BACKGROUND OF THE INVENTIONLight Emitting Diodes (LED's) can be used for many purposes. One such purpose is to provide backlighting for Liquid Crystal Display (LCD) TVs. With other TV technologies, light is often generated as part of the image rendering. For example in Cathode Ray Tube (CRT) TVs, electrons are shot on a fluorescent screen to render a video image to the user, whereby light is generated in the same process as the video image is rendered. Rendering of images using LCD's in LCD TV's however, does not produce light inherently and requires either reflected light from the room or, more commonly, a light source for the user to be able to view the video image with sufficient light intensity.
In the prior art, it is known to use LED's or fluorescent lamps as backlights for LCD-TV's.
Using LED's in backlights frequently leads to complex, matrix structures with active switches to drive and control these LED's. In particular, when features like scanning, dimming and local highlighting are implemented the topology becomes even more complex. In practice, large areas of printed circuit boards (PCB's) are needed to connect all these devices. This mounts to a problem of large costs that can make the backlight too expensive. Therefore, a solution is required for a simple and inexpensive control of LED's.
Using fluorescent lamps in backlights there is a problem that the backlight requires one inverter (power source) for each fluorescent lamp. As inverters are quite costly, there is a desire to reduce the number of required inverters.
SUMMARY OF THE INVENTIONIn view of the above, an objective of the invention is to solve or at least reduce the problems discussed above.
Generally, the above objectives are achieved by the attached independent patent claims.
A first aspect of the invention is a lighting device comprising: at least one alternating current source configured to provide alternating current of at least a first and a second frequency, at least one light source, at least one impedance unit connected to the light source, affecting a first current from the at least one alternating current source to flow through the at least one light source, wherein an impedance of the impedance unit is configured to be frequency controlled, such that when the alternating current is of the first frequency the first current is relatively high and when the alternating current is of the second frequency the first current is relatively low. This first aspect provides a simple way of controlling light intensity of light sources, which may, for example, form part of a backlight of LCD displays. Costs are reduced compared to prior art solutions for light intensity controls, which are complex and/or expensive.

Stored items from a collection:

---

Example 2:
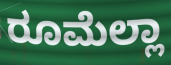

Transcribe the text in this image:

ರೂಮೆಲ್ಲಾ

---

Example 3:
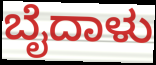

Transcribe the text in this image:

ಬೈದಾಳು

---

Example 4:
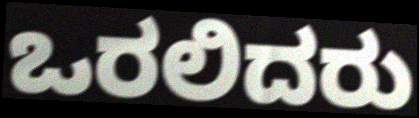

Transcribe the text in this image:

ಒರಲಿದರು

...

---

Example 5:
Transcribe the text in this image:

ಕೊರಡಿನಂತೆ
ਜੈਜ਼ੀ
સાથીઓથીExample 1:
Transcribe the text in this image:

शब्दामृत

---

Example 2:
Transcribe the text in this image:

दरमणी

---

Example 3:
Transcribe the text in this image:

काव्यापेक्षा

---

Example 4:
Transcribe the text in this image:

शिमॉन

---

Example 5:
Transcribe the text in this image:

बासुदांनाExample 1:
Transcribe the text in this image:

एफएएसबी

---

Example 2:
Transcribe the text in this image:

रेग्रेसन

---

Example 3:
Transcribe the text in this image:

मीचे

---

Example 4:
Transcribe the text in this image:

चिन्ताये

**Exercise details:** According to the text about LED backlighting, what problem comes with using fluorescent lamps in backlights? Rely solely on the text about LED backlighting and ignore the data.

**Written reply:** The backlight needs one costly inverter for each fluorescent lamp.